In our Monday issue, Zahra Mounir examined steps some central banks are taking to promote clean finance, including a proposal to split interest rates for so-called brown and green investment.
Critics of dual interest rates say central banks should not politicize investment. But the report published yesterday by the non-profit groups Reclaim Finance and Urgewald shows that the current structure of central banks may be far from politically neutral.
The report says the ECB is already playing a role in supporting the fossil fuel economy, through a list of assets that banks can use as credit collateral.
The report analyzed data from 2023 and 2024, and found that the European Central Bank made the assets of 34 fossil fuel companies eligible as collateral. The report notes that ten of the listed companies were active in the coal industry, including Glencore, a leading developer of thermal coal mines.
The European Central Bank is already taking steps to address what critics have called its inherent “carbon bias.” The central bank announced in 2022 that it would review its safeguards policy by the end of 2024, which will reduce the share of eligible assets issued by polluters. But the bank said that “initially” it would only apply those changes to marketable debt issued by non-financial companies.
Reclaim Finance points out that this could be a major loophole. Clarice Murphy, the report's author, said about 40 percent of the fossil fuel assets she identified were issued by financial companies affiliated with fossil fuel companies, putting them outside the scope of the ECB. All of Glencore's eligible assets, as well as those of oil and gas companies Repsol, BP and Shell, were issued by their financial subsidiaries, effectively exempting them from the limit proposed by the European Central Bank.

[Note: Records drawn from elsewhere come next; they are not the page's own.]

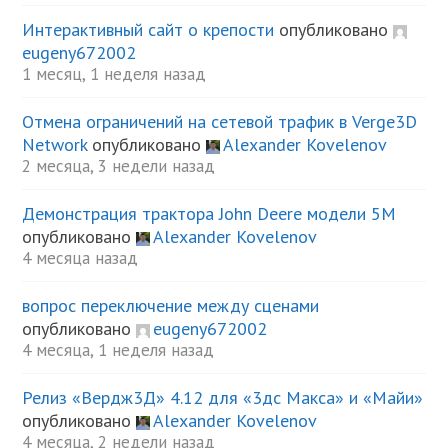
Интерактивный сайт о крепости
опубликовано
eugeny672002
1 месяц, 1 неделя назад
Отмена ограничений на сетевой трафик в Verge3D
Network
опубликовано
Alexander Kovelenov
2 месяца, 3 недели назад
Демонстрация трактора John Deere модели 5М
опубликовано
Alexander Kovelenov
4 месяца назад
вопрос переключение между сценами
опубликовано
eugeny672002
4 месяца, 1 неделя назад
Релиз «Вердж3Д» 4.12 для «3дс Макса» и «Майи»
опубликовано
Alexander Kovelenov
4 месяца, 2 недели назад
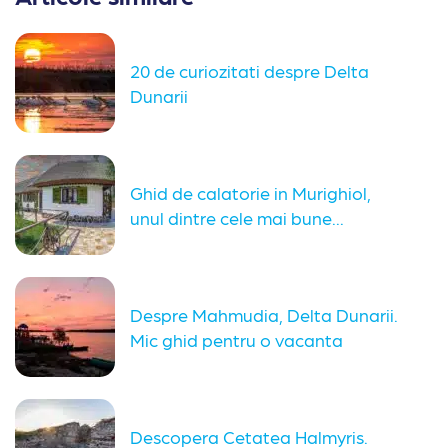
20 de curiozitati despre Delta
Dunarii
Ghid de calatorie in Murighiol,
unul dintre cele mai bune...
Despre Mahmudia, Delta Dunarii.
Mic ghid pentru o vacanta
organizata
Descopera Cetatea Halmyris.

For its part, the European Central Bank said it lacks data on asset-backed securities and other regulated products issued by financial companies that qualify as collateral. This could limit the central bank's ability to exclude these products – at least as it seeks more disclosure. (Lee Harris)
Right to reply
Last Friday we explored academic Brett Christophers' argument that the renewable energy market isn't working. Reader Patrick Hubert in Paris wrote this response:
Talk of “record profits” by oil majors and “poor fundamental returns” for renewables is a bit short-sighted, but so is the absence of a global price/tax on carbon emissions. It took decades of tax increases and active discouragement of smoking in public places for tobacco consumption to begin to decline in countries where these policies were pursued (late medical evidence and extremely high health costs by +/- half a century): Carbon policies also take decades to take shape period of time, which is not surprising given the lobbying budgets available to fossil fuel producers.
Moreover, this argument seems to have been developed mostly by focusing on utilities and grids, i.e. electrical power generation, which have long relied on fossils. However, approximately one-third of emissions are related to mobility, not energy.
The cyclicality of the fossil fuel sector over longer time periods is well known, and the increasing competitiveness of renewable energy sources is an inevitable reality that oil and gas companies will increasingly have to confront, as distributed storage (both stationary and mobile through interconnected grids) continues. ). Electric vehicles are becoming ubiquitous: As prices fall, more consumers can reduce dependence on the grid and gasoline by switching to renewables and electric vehicles, reducing demand for fossil fuels.
However, Mr Christophers' call for more state involvement is welcome: both as a more patient investor (e.g. infrastructure) but most of all as a regulator, the role of the state is crucial to ensuring the success of the renewable energy market (with storage), It can and will eventually do so.
Smart reading
On a visit to Morocco, Susanna Savage explores whether new practices and technology could transform African agriculture – and the economy of the entire continent.